The clubman: a slowly dying breed at Arsenal

The years came rolling back to me over the weekend, when Arsene Wenger stepped out with Marouane Chamakh for a photo shoot. Posing with the Moroccan at his official signing, Wenger had chosen to wear a dark mustard half-pullover, half-polo combination thing. Had Chamakh’s gran come to support him? It really was a blast from the early Nineties. It was also the sort of cheesy fashion Wenger brought with him when he first joined the club, and for just a moment amid all the hysteria of the past week, I was able to dwell on some much needed blissful nostalgia.
Was Wenger trying to send out a subliminal message to calm the Gooner nation? Was the stunt purposely set up to bring back memories of the early Wenger years when Arsenal were winning league and cup doubles? Perhaps Mrs Professeur was having a wardrobe sort out. Or, maybe Wenger was just conscious of the weekend heat-wave and chose to wear something comfortable despite its horrific colour. Either way, it gave me a small lift in-between all the other heat being generated about the future of Cesc Fabregas.
More likely, the mustard sweater was a sign of an aging Wenger. Next he will be jumping out of his dug-out seat with his arms extended and clapping like a monkey with a cymbal like that senile old man down at Old Trafford. Whichever way I looked at it though, one thing played on my mind: Wenger has undoubtedly given his life to Arsenal since his arrival in 1996. He came during the Eighties hangover, a time of hideous fashion and is still here bringing it back all these years later. It’s far more than can be said of the modern footballer.

◆ Exercise description
Please copy the Arsenal piece from "More likely, the" up to and including "the modern footballer.", swapping in "cardigan" wherever "sweater" appears.

Dataset records
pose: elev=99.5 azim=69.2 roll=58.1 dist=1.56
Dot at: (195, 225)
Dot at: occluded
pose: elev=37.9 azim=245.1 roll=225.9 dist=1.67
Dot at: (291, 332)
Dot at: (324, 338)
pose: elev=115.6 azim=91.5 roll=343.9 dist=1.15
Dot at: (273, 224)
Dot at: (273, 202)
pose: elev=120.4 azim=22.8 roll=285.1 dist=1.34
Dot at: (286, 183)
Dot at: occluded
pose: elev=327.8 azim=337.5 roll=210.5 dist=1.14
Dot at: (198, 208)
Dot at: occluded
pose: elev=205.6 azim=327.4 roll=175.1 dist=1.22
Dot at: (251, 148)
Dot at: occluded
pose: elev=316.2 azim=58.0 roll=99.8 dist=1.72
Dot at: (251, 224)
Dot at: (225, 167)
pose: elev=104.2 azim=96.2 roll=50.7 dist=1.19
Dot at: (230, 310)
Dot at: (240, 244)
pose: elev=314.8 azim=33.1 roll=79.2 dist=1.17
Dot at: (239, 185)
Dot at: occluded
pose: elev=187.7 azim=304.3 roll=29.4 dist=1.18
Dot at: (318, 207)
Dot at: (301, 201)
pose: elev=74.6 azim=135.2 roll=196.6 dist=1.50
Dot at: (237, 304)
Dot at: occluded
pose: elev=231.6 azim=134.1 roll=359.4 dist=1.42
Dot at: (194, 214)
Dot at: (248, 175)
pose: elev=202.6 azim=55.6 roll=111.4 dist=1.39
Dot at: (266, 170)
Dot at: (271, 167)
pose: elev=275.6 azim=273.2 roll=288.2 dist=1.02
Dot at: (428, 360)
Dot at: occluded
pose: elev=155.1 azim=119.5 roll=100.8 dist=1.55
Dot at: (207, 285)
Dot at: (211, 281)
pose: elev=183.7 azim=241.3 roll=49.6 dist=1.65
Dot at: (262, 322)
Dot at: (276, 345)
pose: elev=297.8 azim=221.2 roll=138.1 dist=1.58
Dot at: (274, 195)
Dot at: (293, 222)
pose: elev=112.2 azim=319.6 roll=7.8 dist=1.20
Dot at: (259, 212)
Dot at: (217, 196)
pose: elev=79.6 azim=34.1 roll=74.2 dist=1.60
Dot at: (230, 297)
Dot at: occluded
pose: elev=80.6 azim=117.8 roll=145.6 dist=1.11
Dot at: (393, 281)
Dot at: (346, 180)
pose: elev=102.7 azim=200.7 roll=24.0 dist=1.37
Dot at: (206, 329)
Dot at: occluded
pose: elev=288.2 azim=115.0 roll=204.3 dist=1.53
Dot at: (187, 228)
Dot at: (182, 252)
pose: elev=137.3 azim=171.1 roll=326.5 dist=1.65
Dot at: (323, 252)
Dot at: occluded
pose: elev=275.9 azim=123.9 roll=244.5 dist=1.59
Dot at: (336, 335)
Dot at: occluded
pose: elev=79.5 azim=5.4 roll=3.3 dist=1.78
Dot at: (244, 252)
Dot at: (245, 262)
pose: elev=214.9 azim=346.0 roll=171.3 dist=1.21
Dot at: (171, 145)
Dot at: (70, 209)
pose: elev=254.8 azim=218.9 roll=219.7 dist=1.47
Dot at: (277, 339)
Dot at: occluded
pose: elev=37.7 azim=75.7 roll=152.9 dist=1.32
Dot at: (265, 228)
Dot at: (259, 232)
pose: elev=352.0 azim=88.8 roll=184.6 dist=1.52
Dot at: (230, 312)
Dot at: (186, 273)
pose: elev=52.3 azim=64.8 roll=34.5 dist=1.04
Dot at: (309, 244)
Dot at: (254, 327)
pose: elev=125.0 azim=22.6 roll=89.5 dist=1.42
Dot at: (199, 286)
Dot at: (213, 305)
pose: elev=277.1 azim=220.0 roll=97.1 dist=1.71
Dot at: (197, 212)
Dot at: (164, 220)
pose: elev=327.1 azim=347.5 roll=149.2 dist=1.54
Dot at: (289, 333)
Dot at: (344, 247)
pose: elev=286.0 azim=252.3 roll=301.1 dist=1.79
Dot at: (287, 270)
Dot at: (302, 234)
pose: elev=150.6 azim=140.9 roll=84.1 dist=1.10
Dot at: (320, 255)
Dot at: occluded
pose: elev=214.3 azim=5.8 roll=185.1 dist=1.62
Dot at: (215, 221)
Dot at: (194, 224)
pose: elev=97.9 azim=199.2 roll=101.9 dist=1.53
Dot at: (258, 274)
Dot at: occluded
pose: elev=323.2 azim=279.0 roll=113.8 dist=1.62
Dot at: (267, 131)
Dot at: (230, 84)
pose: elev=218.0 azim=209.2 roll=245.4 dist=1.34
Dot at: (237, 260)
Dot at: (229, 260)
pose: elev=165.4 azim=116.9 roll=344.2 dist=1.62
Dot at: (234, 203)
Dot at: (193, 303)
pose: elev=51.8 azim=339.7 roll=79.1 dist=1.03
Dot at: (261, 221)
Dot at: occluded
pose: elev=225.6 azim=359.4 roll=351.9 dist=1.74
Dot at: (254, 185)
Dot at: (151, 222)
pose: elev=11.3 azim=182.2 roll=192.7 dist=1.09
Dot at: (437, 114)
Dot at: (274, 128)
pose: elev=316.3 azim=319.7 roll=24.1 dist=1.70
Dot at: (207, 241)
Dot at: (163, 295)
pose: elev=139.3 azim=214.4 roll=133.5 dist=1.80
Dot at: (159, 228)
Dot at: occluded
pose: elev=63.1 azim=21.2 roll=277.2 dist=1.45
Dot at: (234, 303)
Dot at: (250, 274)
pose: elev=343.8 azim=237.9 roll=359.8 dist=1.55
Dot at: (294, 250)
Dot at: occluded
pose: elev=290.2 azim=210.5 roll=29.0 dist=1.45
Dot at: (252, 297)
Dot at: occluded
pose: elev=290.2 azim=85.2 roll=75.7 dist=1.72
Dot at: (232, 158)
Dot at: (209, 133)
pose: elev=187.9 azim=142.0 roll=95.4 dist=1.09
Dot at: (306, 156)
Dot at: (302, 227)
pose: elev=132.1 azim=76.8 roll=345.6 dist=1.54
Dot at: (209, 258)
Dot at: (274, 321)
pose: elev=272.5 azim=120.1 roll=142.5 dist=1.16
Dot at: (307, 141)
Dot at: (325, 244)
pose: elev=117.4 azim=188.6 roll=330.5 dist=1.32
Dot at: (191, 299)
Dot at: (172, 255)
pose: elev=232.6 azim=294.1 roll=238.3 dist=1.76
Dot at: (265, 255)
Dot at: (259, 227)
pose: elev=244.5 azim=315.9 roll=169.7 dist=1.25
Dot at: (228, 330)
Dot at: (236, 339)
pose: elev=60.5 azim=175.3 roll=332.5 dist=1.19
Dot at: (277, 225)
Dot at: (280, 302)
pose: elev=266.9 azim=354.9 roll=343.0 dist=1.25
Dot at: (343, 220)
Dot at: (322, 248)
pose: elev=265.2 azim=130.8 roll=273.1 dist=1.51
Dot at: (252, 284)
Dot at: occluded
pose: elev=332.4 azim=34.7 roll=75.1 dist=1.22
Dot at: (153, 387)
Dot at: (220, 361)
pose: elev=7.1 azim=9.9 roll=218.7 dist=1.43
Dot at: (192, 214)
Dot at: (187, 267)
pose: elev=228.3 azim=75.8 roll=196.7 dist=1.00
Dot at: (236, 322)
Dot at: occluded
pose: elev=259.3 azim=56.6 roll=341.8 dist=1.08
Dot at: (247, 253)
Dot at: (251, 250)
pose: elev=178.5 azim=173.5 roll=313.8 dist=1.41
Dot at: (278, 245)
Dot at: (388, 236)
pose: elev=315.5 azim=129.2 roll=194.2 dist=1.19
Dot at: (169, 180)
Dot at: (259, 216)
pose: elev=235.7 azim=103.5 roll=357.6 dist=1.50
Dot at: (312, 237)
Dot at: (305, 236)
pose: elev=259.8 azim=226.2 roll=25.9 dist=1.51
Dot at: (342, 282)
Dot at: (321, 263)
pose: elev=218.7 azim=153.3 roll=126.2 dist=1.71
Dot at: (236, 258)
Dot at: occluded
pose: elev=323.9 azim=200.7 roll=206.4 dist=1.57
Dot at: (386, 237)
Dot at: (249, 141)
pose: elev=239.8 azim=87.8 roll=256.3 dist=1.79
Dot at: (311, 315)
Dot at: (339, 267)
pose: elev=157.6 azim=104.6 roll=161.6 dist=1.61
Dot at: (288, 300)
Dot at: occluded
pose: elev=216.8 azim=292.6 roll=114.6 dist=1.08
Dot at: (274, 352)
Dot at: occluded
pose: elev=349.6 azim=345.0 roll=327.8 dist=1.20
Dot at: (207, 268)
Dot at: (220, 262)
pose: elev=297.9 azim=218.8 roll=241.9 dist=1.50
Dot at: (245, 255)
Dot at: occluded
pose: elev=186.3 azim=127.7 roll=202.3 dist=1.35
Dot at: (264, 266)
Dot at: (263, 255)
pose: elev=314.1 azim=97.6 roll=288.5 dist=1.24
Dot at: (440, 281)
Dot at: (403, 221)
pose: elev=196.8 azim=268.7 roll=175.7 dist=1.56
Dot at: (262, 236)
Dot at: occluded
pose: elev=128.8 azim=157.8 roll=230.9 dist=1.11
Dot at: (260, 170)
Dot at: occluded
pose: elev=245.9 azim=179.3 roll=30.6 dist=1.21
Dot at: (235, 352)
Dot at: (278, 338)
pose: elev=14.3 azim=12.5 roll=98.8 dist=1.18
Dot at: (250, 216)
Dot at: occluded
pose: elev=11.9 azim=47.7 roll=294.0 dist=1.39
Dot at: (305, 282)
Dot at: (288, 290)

◆ Task answer
More likely, the mustard cardigan was a sign of an aging Wenger. Next he will be jumping out of his dug-out seat with his arms extended and clapping like a monkey with a cymbal like that senile old man down at Old Trafford. Whichever way I looked at it though, one thing played on my mind: Wenger has undoubtedly given his life to Arsenal since his arrival in 1996. He came during the Eighties hangover, a time of hideous fashion and is still here bringing it back all these years later. It’s far more than can be said of the modern footballer.